(Stored data entries)
☆ ☆ ☆
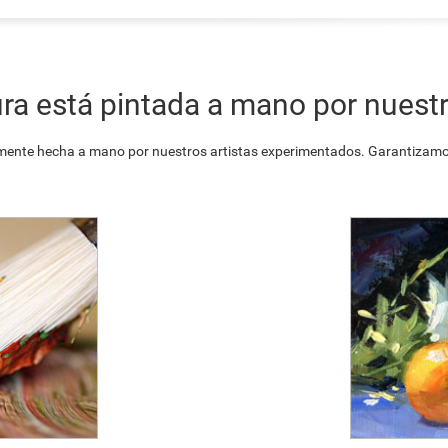
ra está pintada a mano por nuestr
ente hecha a mano por nuestros artistas experimentados. Garantizamos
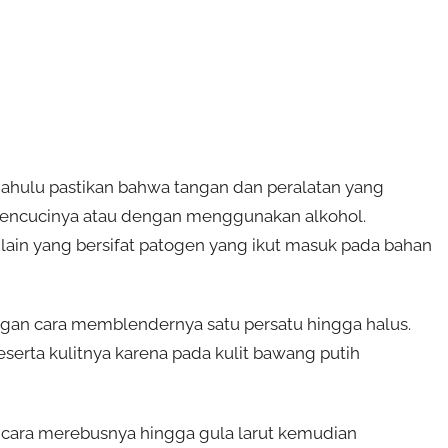
dahulu pastikan bahwa tangan dan peralatan yang
 mencucinya atau dengan menggunakan alkohol.
 lain yang bersifat patogen yang ikut masuk pada bahan
ngan cara memblendernya satu persatu hingga halus.
serta kulitnya karena pada kulit bawang putih
n cara merebusnya hingga gula larut kemudian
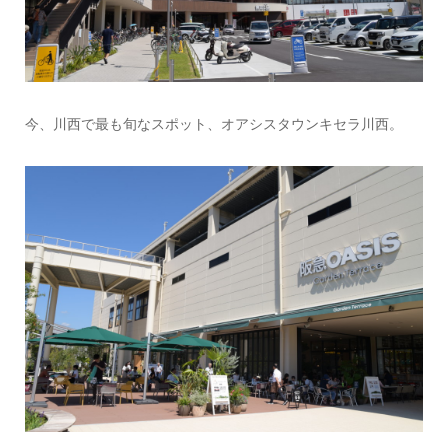
今、川西で最も旬なスポット、オアシスタウンキセラ川西。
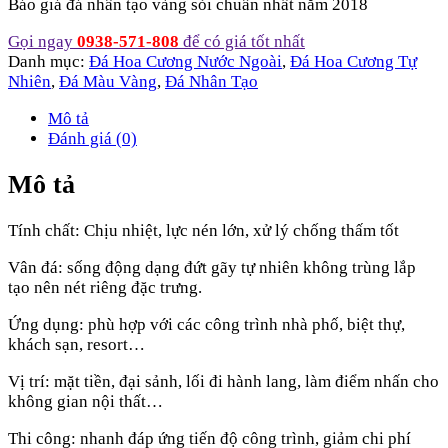
Báo giá đá nhân tạo vàng sỏi chuẩn nhất năm 2018
Gọi ngay
0938-571-808
để có giá tốt nhất
Danh mục:
Đá Hoa Cương Nước Ngoài
,
Đá Hoa Cương Tự
Nhiên
,
Đá Màu Vàng
,
Đá Nhân Tạo
Mô tả
Đánh giá (0)
Mô tả
Tính chất: Chịu nhiệt, lực nén lớn, xử lý chống thấm tốt
Vân đá: sống động dạng đứt gãy tự nhiên không trùng lắp
tạo nên nét riêng đặc trưng.
Ứng dụng: phù hợp với các công trình nhà phố, biệt thự,
khách sạn, resort…
Vị trí: mặt tiền, đại sảnh, lối đi hành lang, làm điểm nhấn cho
không gian nội thất…
Thi công: nhanh đáp ứng tiến độ công trình, giảm chi phí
☆ ☆ ☆
§ Directions for this task
Up to and including the final line of the data above, please copy every line exactly, starting from the one that contains "Tính chất: Chịu".

§ Result for this task
Tính chất: Chịu nhiệt, lực nén lớn, xử lý chống thấm tốt
Vân đá: sống động dạng đứt gãy tự nhiên không trùng lắp
tạo nên nét riêng đặc trưng.
Ứng dụng: phù hợp với các công trình nhà phố, biệt thự,
khách sạn, resort…
Vị trí: mặt tiền, đại sảnh, lối đi hành lang, làm điểm nhấn cho
không gian nội thất…
Thi công: nhanh đáp ứng tiến độ công trình, giảm chi phí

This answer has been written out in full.